Je l'ai dit, la décision que nous nous apprêtons à prendre concernant les électro-intensifs ne vaudra que pour cette année. Pour une parfaite sécurité juridique ultérieure, une loi sera nécessaire. Nous ne savons pas où en sont exactement les discussions entre l'Allemagne et la Commission européenne sur l'exonération du paiement de l'acheminement pour certaines entreprises – nous savons seulement où elles en sont pour ce qui concerne l'équivalent de notre CSPE (contribution au service public de l'électricité). Certains éléments laissent penser que la Commission pourrait accepter le principe d'une exonération. Si tel était le cas, je ne vois alors pas pourquoi nous ne pourrions pas, si le Gouvernement et le législateur le souhaitaient, mettre en place un dispositif équivalent en France. Mais un support législatif est indispensable. Le régulateur ne peut pas prendre seul une telle décision à long terme.

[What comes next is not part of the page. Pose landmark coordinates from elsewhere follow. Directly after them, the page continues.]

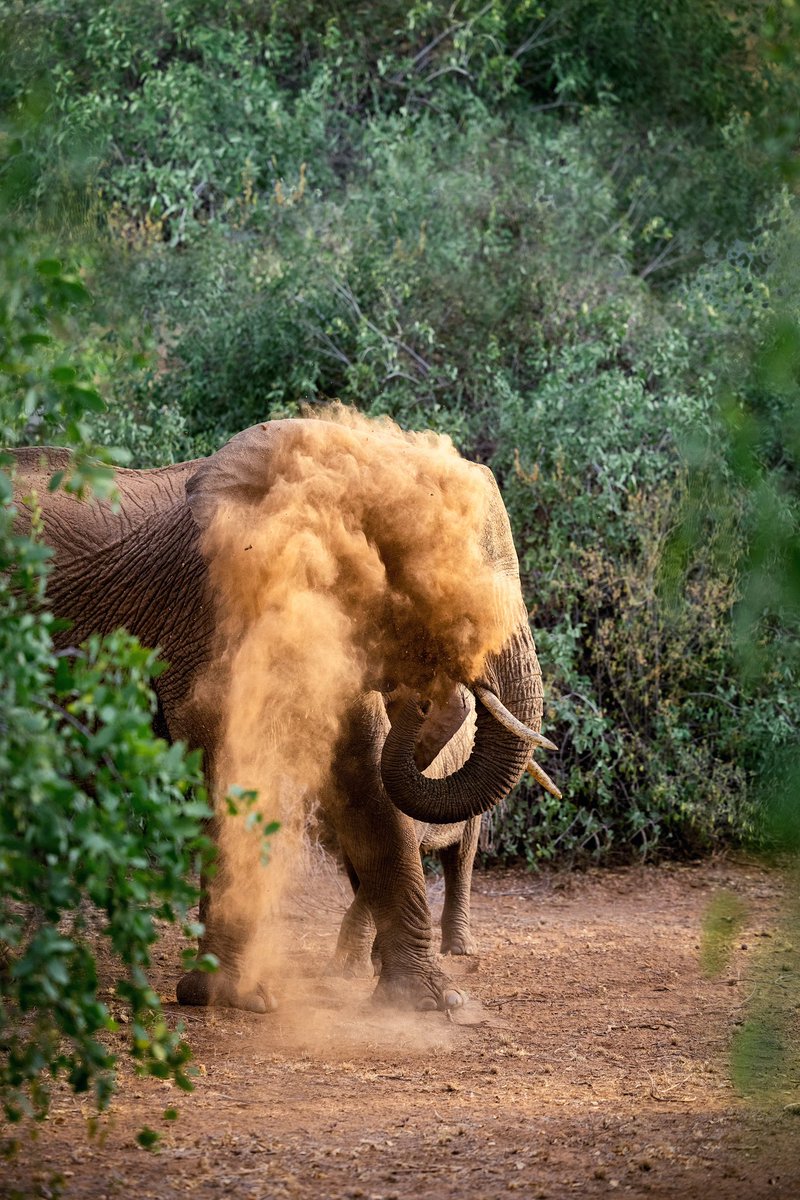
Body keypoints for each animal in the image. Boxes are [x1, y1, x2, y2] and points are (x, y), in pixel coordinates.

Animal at [11, 414, 558, 1014]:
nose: (428, 694)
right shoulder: (216, 613)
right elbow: (236, 761)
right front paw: (231, 997)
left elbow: (364, 777)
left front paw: (433, 1003)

Pour ce qui est du timbre d'injection, sujet récurrent, le principal objectif est de donner un signal de localisation aux producteurs. Nous en avons beaucoup discuté lors de la définition du TURPE 4. S'agissant de la distribution, nous avons décidé d'attendre un retour d'expérience des schémas régionaux de raccordement au réseau des énergies renouvelables (S3REnR) afin d'éviter de donner des doubles signaux. Pour ce qui concerne le transport, nous estimons que le sujet doit être discuté au niveau européen, car cela pourrait avoir un effet contre-productif sur les interconnexions. Là aussi, comme sur le marché de capacité, nous estimons nécessaire une approche européenne. Nous serons certainement amenés à reparler de tous ces sujets lors de la fixation du TURPE 5.
Le marché de l'électricité ne fonctionne pas, dites-vous. Comment s'en étonner ? Les gouvernements nationaux et la Commission européenne ont mis en place, d'un côté, un marché intérieur de l'énergie qui fonctionne à peu près, et, d'un autre côté, une politique climatique, sans jamais s'interroger sur la coordination des deux. Lorsque la direction Climat de la Commission a présenté ses orientations aux autorités de régulation, elle a jugé ennuyeux de les engager alors que le marché ne fonctionnait pas encore très bien. Les deux directions, Climat et Énergie, de la Commission ont avancé parallèlement, chacune de son côté promouvant un système qui n'était pas véritablement coordonné avec l'autre : d'un côté, on mettait en place un marché, d'un autre côté, on incitait au développement des énergies renouvelables par le biais de subventions. Or, sans coordination, un système de marché et un système subventionné ne peuvent pas cohabiter sans aboutir à des dysfonctionnements. Et ce qui devait arriver est arrivé : le marché s'est bloqué et de mauvais signaux ont été adressés. Je ne porte pas de jugement de valeur, je ne dis pas que l'un est mieux que l'autre. Je déplore simplement un manque de coordination. Du fait de cette incohérence, plusieurs centrales à gaz ont, par exemple, été fermées parce qu'elles n'étaient plus rentables. À qui la faute ? Sans doute à un manque de vision globale de la part de la Commission européenne et des gouvernements nationaux qui n'ont pas perçu qu'en promouvant les deux ensemble, cela poserait un problème.
Le marché intérieur de l'énergie fonctionne. Le commissaire européen à l'énergie avait souhaité qu'il soit achevé en 2014 par le biais de l'interconnexion des réseaux. C'est en train de se faire, et tout sera bouclé, avec un peu de retard, en 2015, non que l'on ait réalisé assez d'interconnexions, mais parce qu'ont été créés tous les codes de réseau nécessaires, aussi bien pour le gaz que pour l'électricité, à tous les niveaux. D'ici à un an, toute la structure nécessaire à l'existence d'un véritable marché sera en place. Mais il faut, par ailleurs, que les décideurs politiques au niveau européen clarifient leurs positions et sachent ce qu'ils veulent vraiment. Ce n'est pas un problème de marché, mais de décision politique.